A few days ago I got a change to sit down and watch the entire hour of the Google IO video on the early release of Google Wave. If you haven't watched it, here it is (suggestion, do it offer lunch, it's long but worth the watch). If you don't feel like watching, here's a link to the product team's blog posting. To summarize, Wave is a collaborative real time editing environment (think Wiki meets subethaedit meets IRC meets CVS) delivered via the browser (assuming yours supports HTML5). I can invite people in to a wavelet (a document or object on Wave) and we can work together. As a collaboration tool, this takes sharepoint out behind the woodshed. What really interested me was the part about federated wave servers - in a nutshell, Google wants to make Wave as popular as email and expects (or hopes) that organizations will setup their own wave servers, so they're open licensing/sourcing the whole stack, protocol and concept. The interaction between the federated servers is just too cool to watch - little chunks of document flying all over the place - being digitally signed, delivered over encrypted channels, synching perfectly so everyone can see the same thing at the same time. It got me thinking, what happens if my employer has a wave server and I have a wave server at home (or use Google's Wave product):
  • Can I invite my home account into the document I'm working on at work and continue editing when I get home?
  • The document will now be in two places (sync'd in glorious real-time)
  • What happens if I quit/get fired - how does my employer remove that document from my Wave server?

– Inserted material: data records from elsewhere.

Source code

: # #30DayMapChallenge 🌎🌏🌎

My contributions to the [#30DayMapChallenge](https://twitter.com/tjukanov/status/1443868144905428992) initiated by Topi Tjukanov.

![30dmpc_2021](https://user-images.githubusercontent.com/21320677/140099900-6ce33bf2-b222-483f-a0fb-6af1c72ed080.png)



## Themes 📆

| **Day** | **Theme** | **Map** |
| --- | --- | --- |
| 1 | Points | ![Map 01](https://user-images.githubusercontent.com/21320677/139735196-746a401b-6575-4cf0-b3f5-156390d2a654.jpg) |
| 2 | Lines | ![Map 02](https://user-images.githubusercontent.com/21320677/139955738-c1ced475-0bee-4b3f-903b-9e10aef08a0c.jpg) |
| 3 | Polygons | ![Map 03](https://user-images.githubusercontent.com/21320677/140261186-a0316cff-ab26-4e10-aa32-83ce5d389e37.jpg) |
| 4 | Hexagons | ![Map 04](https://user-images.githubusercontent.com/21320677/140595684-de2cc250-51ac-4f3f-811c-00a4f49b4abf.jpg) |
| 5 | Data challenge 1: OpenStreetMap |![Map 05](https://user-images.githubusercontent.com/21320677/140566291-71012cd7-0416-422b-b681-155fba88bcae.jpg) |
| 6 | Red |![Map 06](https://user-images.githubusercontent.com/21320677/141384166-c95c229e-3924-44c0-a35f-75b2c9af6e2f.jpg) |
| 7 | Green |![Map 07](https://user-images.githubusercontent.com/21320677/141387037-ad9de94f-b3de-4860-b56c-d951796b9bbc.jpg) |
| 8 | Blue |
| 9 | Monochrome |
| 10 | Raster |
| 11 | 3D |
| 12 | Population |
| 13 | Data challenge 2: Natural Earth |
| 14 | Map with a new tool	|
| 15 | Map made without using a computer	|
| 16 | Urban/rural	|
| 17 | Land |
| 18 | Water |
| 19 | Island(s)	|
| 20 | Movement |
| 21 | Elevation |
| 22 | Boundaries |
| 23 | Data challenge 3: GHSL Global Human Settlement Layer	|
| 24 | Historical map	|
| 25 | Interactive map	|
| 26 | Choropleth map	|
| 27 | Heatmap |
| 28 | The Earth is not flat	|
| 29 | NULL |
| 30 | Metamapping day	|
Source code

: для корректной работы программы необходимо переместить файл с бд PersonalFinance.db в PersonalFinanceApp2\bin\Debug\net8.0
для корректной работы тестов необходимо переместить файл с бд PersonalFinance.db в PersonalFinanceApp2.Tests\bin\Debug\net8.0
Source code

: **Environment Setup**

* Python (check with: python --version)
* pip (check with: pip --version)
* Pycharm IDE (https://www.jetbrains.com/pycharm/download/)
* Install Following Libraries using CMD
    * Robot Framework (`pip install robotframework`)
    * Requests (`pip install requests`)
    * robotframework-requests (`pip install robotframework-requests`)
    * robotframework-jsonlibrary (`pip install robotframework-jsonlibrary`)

...and then there's the normal stuff, like to companies working together, sharing information and all the ownership/security issues that come with it.

Now granted, we're probably no worse off with email now (I can email work documents to my gmail account at will), but with a powerful tool like Wave, the sharing becomes continuous and real-time; the corporate firewall becomes a fine mesh and my documents are quite literally everywhere. DRM's a nice answer (assuming it can be implemented), but it's somewhat antithetical to an open protocol and assumes that all participants honour the rights management request. Besides, DRM has never been very granular (its atomic tends to be the document or the song) and simple deletion seems wrong when it's a collaborative document between multiple participants. Maybe the best we can for is legal agreements plus an honour driven deletion system that works along the lines of:
  • Party A asks Party B to drop all content generated by Party A
  • Party B walks the current wavelet tree structure and nukes anything added by Party A
  • Party B reports back to Party A on what it deleted
  • Party A reminds Party B of it's legal obligations (pre-negotiated) and disappears in a puff of smoke
The two interesting properties are of an open rights management protocol are:
  • Healable data - Party B is now free to use the remaining elements of the wavelet (the stuff it provided) to rebuild the document with its own content (as much as you'd like, you can't scrub the human mind, the ultimate anti-drm tool)
  • Granular information protection - I can't actually stop stuff from going out, but at least I know where it lives and can demonstrate I took reasonable steps (short of seizing the other parties wave server) to protect my content.
One of the things an open rights management system presupposes (at least to me) is this notion of automatically negotiated (legal) agreements and policies between federated wave servers about how they will behave.


  1. Hi. I'm one of Google's Wave developers.

    I think you've described the situation quite well, including the analogy with email.

    We were envisaging a basic mechanism where certain Waves would be marked as "Sensitive" or "Confidential", and the corporation's federation gateway would not allow those waves to be shared with remote servers, or perhaps only to certain trusted servers. The honor-driven deletion system you propose is an interesting extension to that for waves that the corporation does allow out.

  2. thanks Alan

    does that imply that external collaboration on sensitive documents is blocked completely or will be driven through the web interface rather than across the XMPP back channel?